TfL Keeps Tube Wheelchair Ramps After Games — For A While

Rachel Holdsworth
By Rachel Holdsworth Last edited 138 months ago
TfL Keeps Tube Wheelchair Ramps After Games — For A While

TfL is keeping wheelchair boarding ramps at 16 tube stations for a few more months, at least.

Ramps help wheelchair users get over the gap between platform and train and have, unsurprisingly, been popular with disabled people using the underground during the Games. (Earlier this year wheelchair user John Thornton put together his own map of accessible London stations. The results... well, we'd say they'll surprise you, but they probably won't.) Ramps are available at Hammersmith, King's Cross St Pancras, West Ham, Westminster, Southfields, Wimbledon, Earl's Court, Fulham Broadway, Stratford, Woodford, Oxford Circus, Queen's Park, Edgware, Morden, Finchley Central and Stockwell.

The move isn't guaranteed to be permanent, though. Over this next few months TfL will conduct a review into ramp use, looking at benefits to customers, reliability, cost, level of usage and – interestingly – potential locations for future use. If you use a wheelchair, try and pay a visit to these stations as we're potentially in a use-it-or-lose-it situation.

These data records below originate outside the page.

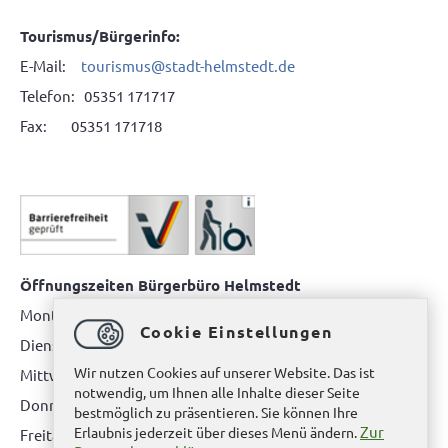
Tourismus/Bürgerinfo:
E-Mail:
tourismus@stadt-helmstedt.de
Telefon: 05351 171717
Fax: 05351 171718
Öffnungszeiten Bürgerbüro Helmstedt
Montag: 08.00 bis 12.00 Uhr
Cookie Einstellungen
Dienstag: 08.00 bis 12.00 Uhr & 15.00 Uhr bis 17.00 Uhr
Wir nutzen Cookies auf unserer Website. Das ist
Mittwoch: nur nach Terminvereinbarung
notwendig, um Ihnen alle Inhalte dieser Seite
Donnerstag: 08.00 bis 12.00 Uhr & 14.00 Uhr bis 16.00 Uhr
bestmöglich zu präsentieren. Sie können Ihre
Zur
Erlaubnis jederzeit über dieses Menü ändern.
Freitag: nur nach Terminvereinbarung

We can forsee another slight problem, however. These ramps need a member of staff on hand to get them into position (unlike, say, the platform humps at certain stations). TfL went all out on staffing during the Games but we're now back to normality, and it'll be harder to find someone who can help. The Guardian has been running some interesting articles about how Paralympic London isn't quite the same as day-to-day London, with gold medal winning Sophie Christiansen pointing out:

Access is horrendous in London... the Paralympics has improved London transport in terms of the number of helpers. But in terms of actual physical access, they haven't done anything.

Hopefully TfL will decide the ramps are a long-term necessity and they'll not just stay, but be extended across the network. Because there's just no point in having had 11 days of equality, where London showed the world just the start of how things should be done, only to slip back to the old status quo.